The combination of Prometheus and Grafana is becoming a more and more common monitoring stack used by DevOps teams for storing and visualizing time series data. Prometheus acts as the storage backend and Grafana as the interface for analysis and visualization.
Prometheus collects metrics from monitored targets by scraping metrics from HTTP endpoints on these targets. But what about monitoring Prometheus itself?
Like any server running processes on a host machine, there are specific metrics that need to be monitored such as used memory, CPU and storage as well as general ones reporting on the status of the service. Conveniently, Prometheus exposes a wide variety of metrics that can be easily monitored. By adding Grafana as a visualization layer, we can easily set up a monitoring stack for our monitoring stack.
Installing Prometheus and Grafana
Refer this URL for setup a Prometheus Environment. Monitor Docker Host Environment using Prometheus
Defining the Prometheus Datasource
Let’s define the Prometheus as the data source in grafana dashboard. Choose “Creating your first datasource.”
The configuration for adding Prometheus in Grafana is as follows:
Once added, save and add the new data source.
What to Monitor?
Now that we have Prometheus and Grafana set up, we can begin to set up monitoring.
Prometheus ships a number of useful metrics that can be monitored. For example, since Prometheus stores all chunks and series in memory, we can build a panel based on the prometheus_local_storage_memory_chunks and prometheus_local_storage_memory_series metrics.
Based on your RAM, you will want to monitor these panels for any specific thresholds passed.

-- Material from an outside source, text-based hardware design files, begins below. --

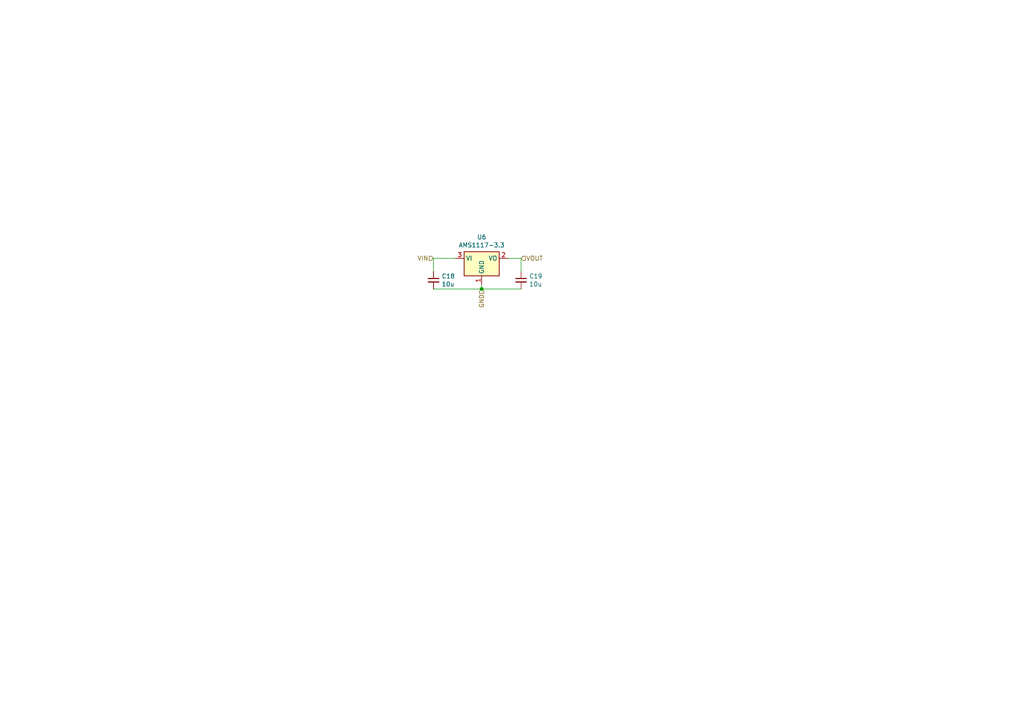
<source format=kicad_sch>
(kicad_sch
	(version 20231120)
	(generator "eeschema")
	(generator_version "8.0")
	(uuid "793ab88c-5500-481c-bdd3-9f3ce8ddd0db")
	(paper "A4")
	
	(junction
		(at 139.7 83.82)
		(diameter 0)
		(color 0 0 0 0)
		(uuid "ad9827fb-2545-4680-9b94-c973c7753b36")
	)
	(wire
		(pts
			(xy 139.7 83.82) (xy 139.7 82.55)
		)
		(stroke
			(width 0)
			(type default)
		)
		(uuid "02f0618f-3a9b-49ba-8090-ec3db57a3964")
	)
	(wire
		(pts
			(xy 147.32 74.93) (xy 151.13 74.93)
		)
		(stroke
			(width 0)
			(type default)
		)
		(uuid "033ee7b7-6ffd-4a12-b9d2-e6968a9c7a73")
	)
	(wire
		(pts
			(xy 125.73 78.74) (xy 125.73 74.93)
		)
		(stroke
			(width 0)
			(type default)
		)
		(uuid "317a2b53-6162-4f03-8e31-419477b1e20e")
	)
	(wire
		(pts
			(xy 125.73 74.93) (xy 132.08 74.93)
		)
		(stroke
			(width 0)
			(type default)
		)
		(uuid "3ac62892-054b-4571-a23f-242afb3ecb69")
	)
	(wire
		(pts
			(xy 151.13 74.93) (xy 151.13 78.74)
		)
		(stroke
			(width 0)
			(type default)
		)
		(uuid "3fafdd97-72a6-481c-9e40-947b04a76cc4")
	)
	(wire
		(pts
			(xy 151.13 83.82) (xy 139.7 83.82)
		)
		(stroke
			(width 0)
			(type default)
		)
		(uuid "41fe57ae-1724-4580-bb81-97754609faaf")
	)
	(wire
		(pts
			(xy 125.73 83.82) (xy 139.7 83.82)
		)
		(stroke
			(width 0)
			(type default)
		)
		(uuid "92ccc2a0-b6f8-4f10-b15d-0036a6df54db")
	)
	(hierarchical_label "VIN"
		(shape input)
		(at 125.73 74.93 180)
		(effects
			(font
				(size 1.27 1.27)
			)
			(justify right)
		)
		(uuid "382f2657-55f0-413c-afd0-1042eb31df64")
	)
	(hierarchical_label "GND"
		(shape input)
		(at 139.7 83.82 270)
		(effects
			(font
				(size 1.27 1.27)
			)
			(justify right)
		)
		(uuid "7353893a-9ea0-41c7-9240-d535533b756f")
	)
	(hierarchical_label "VOUT"
		(shape input)
		(at 151.13 74.93 0)
		(effects
			(font
				(size 1.27 1.27)
			)
			(justify left)
		)
		(uuid "85eb3387-8df5-4a09-b21c-7e39c4d94ac9")
	)
	(symbol
		(lib_id "Device:C_Small")
		(at 151.13 81.28 0)
		(unit 1)
		(exclude_from_sim no)
		(in_bom yes)
		(on_board yes)
		(dnp no)
		(uuid "00000000-0000-0000-0000-00006115fb08")
		(property "Reference" "C19"
			(at 153.4668 80.1116 0)
			(effects
				(font
					(size 1.27 1.27)
				)
				(justify left)
			)
		)
		(property "Value" "10u"
			(at 153.4668 82.423 0)
			(effects
				(font
					(size 1.27 1.27)
				)
				(justify left)
			)
		)
		(property "Footprint" "Capacitor_SMD:C_0805_2012Metric"
			(at 151.13 81.28 0)
			(effects
				(font
					(size 1.27 1.27)
				)
				(hide yes)
			)
		)
		(property "Datasheet" "~"
			(at 151.13 81.28 0)
			(effects
				(font
					(size 1.27 1.27)
				)
				(hide yes)
			)
		)
		(property "Description" ""
			(at 151.13 81.28 0)
			(effects
				(font
					(size 1.27 1.27)
				)
				(hide yes)
			)
		)
		(property "LCSC" "C15850"
			(at 151.13 81.28 0)
			(effects
				(font
					(size 1.27 1.27)
				)
				(hide yes)
			)
		)
		(pin "1"
			(uuid "f6473220-b86d-462c-8599-c1c8646953c8")
		)
		(pin "2"
			(uuid "d4b3ae5b-90f0-4915-bbad-36efb2c0bebf")
		)
		(instances
			(project "jantteri-hit-detector"
				(path "/2b90a2e7-e0f3-494e-8175-2ead30c59346/00000000-0000-0000-0000-000061212bf1"
					(reference "C19")
					(unit 1)
				)
			)
		)
	)
	(symbol
		(lib_id "Device:C_Small")
		(at 125.73 81.28 0)
		(unit 1)
		(exclude_from_sim no)
		(in_bom yes)
		(on_board yes)
		(dnp no)
		(uuid "00000000-0000-0000-0000-00006115fb0f")
		(property "Reference" "C18"
			(at 128.0668 80.1116 0)
			(effects
				(font
					(size 1.27 1.27)
				)
				(justify left)
			)
		)
		(property "Value" "10u"
			(at 128.0668 82.423 0)
			(effects
				(font
					(size 1.27 1.27)
				)
				(justify left)
			)
		)
		(property "Footprint" "Capacitor_SMD:C_0805_2012Metric"
			(at 125.73 81.28 0)
			(effects
				(font
					(size 1.27 1.27)
				)
				(hide yes)
			)
		)
		(property "Datasheet" "~"
			(at 125.73 81.28 0)
			(effects
				(font
					(size 1.27 1.27)
				)
				(hide yes)
			)
		)
		(property "Description" ""
			(at 125.73 81.28 0)
			(effects
				(font
					(size 1.27 1.27)
				)
				(hide yes)
			)
		)
		(property "LCSC" "C15850"
			(at 125.73 81.28 0)
			(effects
				(font
					(size 1.27 1.27)
				)
				(hide yes)
			)
		)
		(pin "1"
			(uuid "a1c182cf-ca34-43f3-b2b5-150d0af7efbb")
		)
		(pin "2"
			(uuid "f7f81006-a240-4d43-9752-a9893b28e212")
		)
		(instances
			(project "jantteri-hit-detector"
				(path "/2b90a2e7-e0f3-494e-8175-2ead30c59346/00000000-0000-0000-0000-000061212bf1"
					(reference "C18")
					(unit 1)
				)
			)
		)
	)
	(symbol
		(lib_id "Regulator_Linear:AMS1117-3.3")
		(at 139.7 74.93 0)
		(unit 1)
		(exclude_from_sim no)
		(in_bom yes)
		(on_board yes)
		(dnp no)
		(uuid "00000000-0000-0000-0000-00006115fb16")
		(property "Reference" "U6"
			(at 139.7 68.7832 0)
			(effects
				(font
					(size 1.27 1.27)
				)
			)
		)
		(property "Value" "AMS1117-3.3"
			(at 139.7 71.0946 0)
			(effects
				(font
					(size 1.27 1.27)
				)
			)
		)
		(property "Footprint" "Package_TO_SOT_SMD:SOT-223-3_TabPin2"
			(at 139.7 69.85 0)
			(effects
				(font
					(size 1.27 1.27)
				)
				(hide yes)
			)
		)
		(property "Datasheet" "http://www.advanced-monolithic.com/pdf/ds1117.pdf"
			(at 142.24 81.28 0)
			(effects
				(font
					(size 1.27 1.27)
				)
				(hide yes)
			)
		)
		(property "Description" ""
			(at 139.7 74.93 0)
			(effects
				(font
					(size 1.27 1.27)
				)
				(hide yes)
			)
		)
		(property "LCSC" "C6186"
			(at 139.7 74.93 0)
			(effects
				(font
					(size 1.27 1.27)
				)
				(hide yes)
			)
		)
		(pin "1"
			(uuid "9cb52dec-aa6e-4420-9113-51c433978957")
		)
		(pin "2"
			(uuid "d22d9588-d641-450b-aa63-b144808ef3cf")
		)
		(pin "3"
			(uuid "4d72657f-e02d-404f-a812-677292427885")
		)
		(instances
			(project "jantteri-hit-detector"
				(path "/2b90a2e7-e0f3-494e-8175-2ead30c59346/00000000-0000-0000-0000-000061212bf1"
					(reference "U6")
					(unit 1)
				)
			)
		)
	)
)
</source>
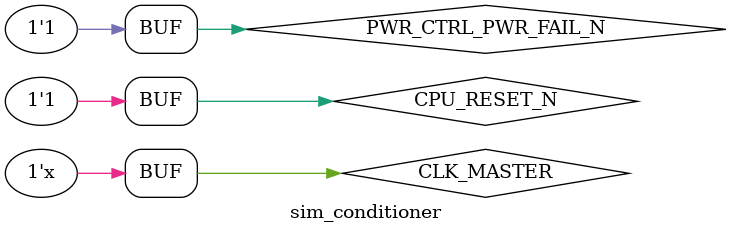
<source format=v>

module sim_conditioner();

// INPUTS

// OUTPUTS

// INOUTS
	
    `include "parameters_global.v"	
    //`include "parameters_ram.v"

// SIGNAL DECLARATIONS EXTERNAL
    reg CLK_MASTER;
    reg CPU_RESET_N;


    reg PWR_CTRL_PWR_FAIL_N;
    wire uut_pwr_fail;    
    
    
    
    initial
        begin
            CLK_MASTER = 0;
            CPU_RESET_N = 1;
            PWR_CTRL_PWR_FAIL_N = 1;

            #20 
            CPU_RESET_N = 0;
            #80 
            CPU_RESET_N = 1;

            #200
            PWR_CTRL_PWR_FAIL_N = 0;
            #100
            PWR_CTRL_PWR_FAIL_N = 1;            
            
        end
        
        
    always #10 CLK_MASTER = ~CLK_MASTER; // 50Mhz main clock // period 20ns    
   
           
    conditioner co1 (
        .clk(CLK_MASTER),
        .reset_n(CPU_RESET_N),
        .input_async(PWR_CTRL_PWR_FAIL_N), // driven by pwr_ctrl. if HL-edge -> power fail alarm
        .output_edge(uut_pwr_fail), // H for one clock period when edge detected
        .edge_detect(edge_falling) // input, set to edge_detect falling edge
        );
            
    
endmodule

</source>
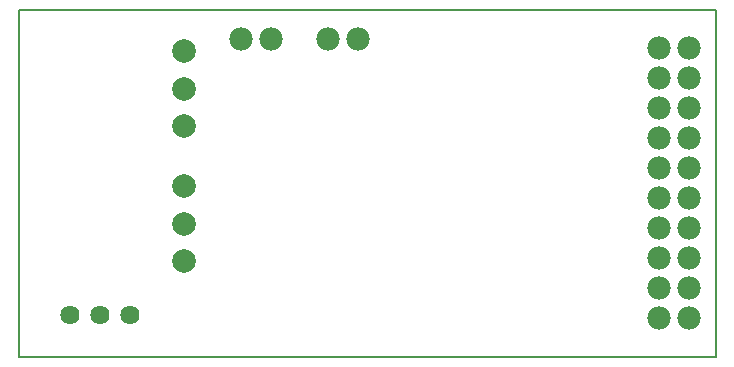
<source format=gbs>
G75*
G70*
%OFA0B0*%
%FSLAX24Y24*%
%IPPOS*%
%LPD*%
%AMOC8*
5,1,8,0,0,1.08239X$1,22.5*
%
%ADD10C,0.0080*%
%ADD11C,0.0780*%
%ADD12C,0.0790*%
%ADD13C,0.0640*%
D10*
X001620Y001620D02*
X001620Y013190D01*
X024862Y013190D01*
X024862Y001620D01*
X001620Y001620D01*
D11*
X009020Y012220D03*
X010020Y012220D03*
X011920Y012220D03*
X012920Y012220D03*
X022970Y011920D03*
X023970Y011920D03*
X023970Y010920D03*
X022970Y010920D03*
X022970Y009920D03*
X023970Y009920D03*
X023970Y008920D03*
X022970Y008920D03*
X022970Y007920D03*
X023970Y007920D03*
X023970Y006920D03*
X022970Y006920D03*
X022970Y005920D03*
X023970Y005920D03*
X023970Y004920D03*
X022970Y004920D03*
X022970Y003920D03*
X023970Y003920D03*
X023970Y002920D03*
X022970Y002920D03*
D12*
X007120Y004820D03*
X007120Y006070D03*
X007120Y007320D03*
X007120Y009320D03*
X007120Y010570D03*
X007120Y011820D03*
D13*
X005320Y003020D03*
X004320Y003020D03*
X003320Y003020D03*
M02*

</source>
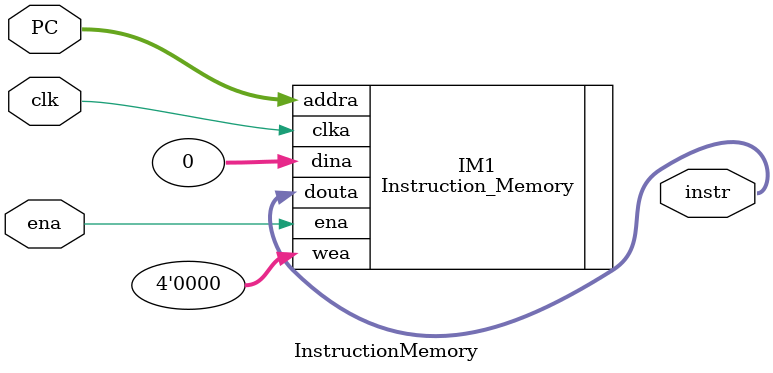
<source format=v>
`timescale 1ns / 1ps

// Instruction Memory Block
module InstructionMemory(
	 input clk,
	 input [31:0] PC,
	 input ena,
	 output [31:0] instr
    );
	 
	 
Instruction_Memory IM1 (
  .clka(clk), // input clka
  .ena(ena), // input ena
  .wea(4'b0), // input [3 : 0] wea
  .addra(PC), // input [31 : 0] addra
  .dina(32'b0), // input [31 : 0] dina
  .douta(instr) // output [31 : 0] douta
);

endmodule

</source>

You can fine-tune the amount of RAM using the storage.local.memory-chunks configuration directive, while Prometheus recommends that you have at least three times more RAM available than needed by the memory chunks alone.
To get an overview of how well Prometheus is performing, we can measure the ingestion rate for the samples using the prometheus_local_storage_ingested_samples_total metric. What you need to monitor is whether the rate displayed aligns with the amount of metrics you know you are ingesting.
Likewise, it can be useful to monitor the actual amount of time between target scrapes that you have configured for Prometheus using the prometheus_target_interval_length_seconds metric. This will help you to identify latency issues whenever a sudden rise in latency is something that you will want to explore.
Another useful metric to query and visualize is the prometheus_local_storage_chunk_ops_total metric that reports the per-second rate of all storage chunk operations taking place in Prometheus.
Using the Prometheus Stats Dashboard
Grafana comes with a built-in official dashboard for Prometheus called “Prometheus Stats” that was developed together with the Prometheus team. After you set up Prometheus as the datasource, simply select the “Dashboards” tab and import the listed dashboard.
- Uptime: The total amount of time since your Prometheus server was started
- Local Storage Memory Series: The current number of series held in memory
- Internal Storage Queue Length: Ideally, this queue length should be “empty” (0) or a low number
- Sample Ingested: Displays the samples ingested by Prometheus
- Target Scrapes: Displays the frequency that the target — Prometheus, in this case — is scraped
A Prometheus Benchmark Dashboard
While designed for benchmarking Prometheus servers, the Prometheus Benchmark dashboard can be used to get a sense of the additional metrics that should be monitored.
To install and use this dashboard, simply go to Dashboards → Import and paste the URL for the dashboard.
While this is probably overkill for the day-to-day monitoring of your instance, this advanced dashboard includes some useful panels that are not displayed in the Prometheus Stats dashboard.
For example, the Memory graph gives you an idea of the memory consumed by Prometheus (same goes for the CPU graph).
The Indexing graph gives you a good picture of the indexing rates for your Prometheus instance.
You can separates various metrics which prometheus self-report itself, you can get it how you want. Prometheus exports a long list of metrics that can be seen by browsing to http://<serverIP>:9090/metrics. You can experiment with the various queries in the graph at http://<serverIP>:9090/graph.